What are the advantages of using a digital camera?
Below are key advantages that make digital cameras a popular choice compared to film cameras.
The rear-mounted LCD screen on a digital camera allows users to see their photos and videos immediately after they are taken. The LCD screen can also make it easier to frame your pictures.
A digital camera can store thousands of pictures, instead of only up to 36 pictures.
Digital camera pictures can be developed like a standard film camera, but you can pick which pictures to develop instead of developing the whole roll of film.
Because a digital camera does not need a place for film (not an SLR), it takes up far less space and can easily be carried in your pocket or purse.
Digital camera picture quality
The quality of pictures that a digital camera is capable of taking is primarily based on its megapixel rating. The higher the megapixels, the better the picture quality. For example, a 10 MP (megapixel) digital camera takes better pictures than a 7-megapixel digital camera.
Other factors that affect picture quality include the type of camera lens, size of the lens (measured in millimeters), and type of camera itself.
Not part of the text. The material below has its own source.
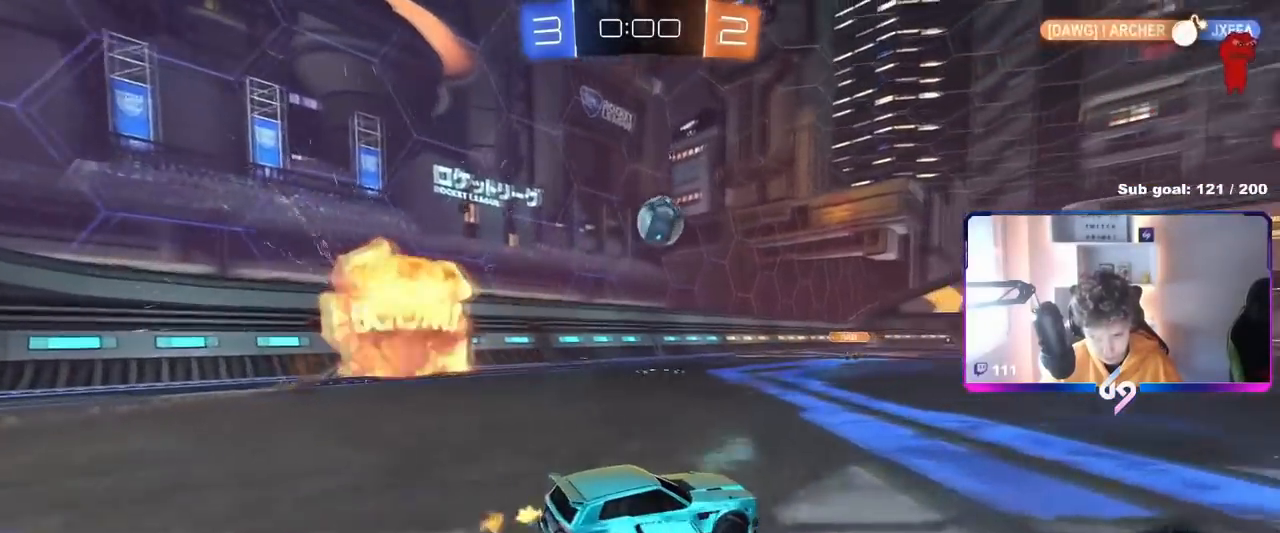
{"keys": ["a", "w"], "mouse": ["left"], "mouse_move": "still", "events": [[16, "d", "up"], [116, "d", "down"], [300, "d", "up"], [350, "a", "down"], [433, "mouse_left", "down"]]}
Lower cost digital cameras often feature a lower quality and standard size lens and provide minimal zoom capability. Higher priced, higher quality digital cameras include a better quality lens, possibly a larger size lens, and feature increased zoom capabilities.
Some digital cameras, like a digital SLR camera, allow users to adjust lighting, aperture, shutter speed, and other settings, providing improved control over picture quality. These digital cameras also allow for accessory attachments to increase or decrease the size of a lens and length of zoom.
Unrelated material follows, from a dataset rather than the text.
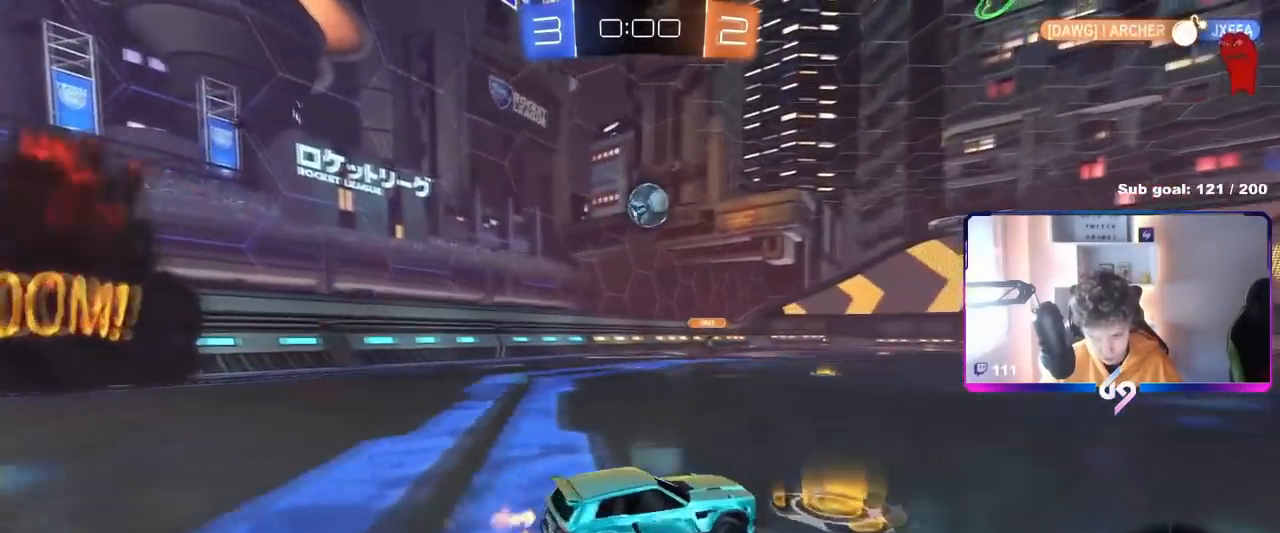
{"keys": ["a", "s", "shift"], "mouse": ["left"], "mouse_move": "still", "events": [[84, "a", "up"], [84, "mouse_right", "down"], [134, "a", "down"], [134, "shift", "down"], [167, "mouse_right", "up"], [217, "mouse_right", "down"], [217, "s", "down"], [217, "w", "up"], [401, "mouse_right", "up"]]}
History of the digital camera
Although the idea for a digital camera originated in 1961, the technology to create one didn't exist. The first digital camera was invented in 1975 by Steven Sasson, an engineer at Eastman Kodak. It primarily used a charge coupled device, a type of image sensor, but originally used a camera tube for image capture. That functionality was later digitized by Kodak. The first digital cameras were used by the military and for scientific purposes. Medical businesses and News reporting companies began to use digital cameras a few years later.
Digital cameras did not become common consumer electronic devices until the mid-1990s. By the mid-2000s, digital cameras mostly replaced film cameras as the camera of choice by consumers.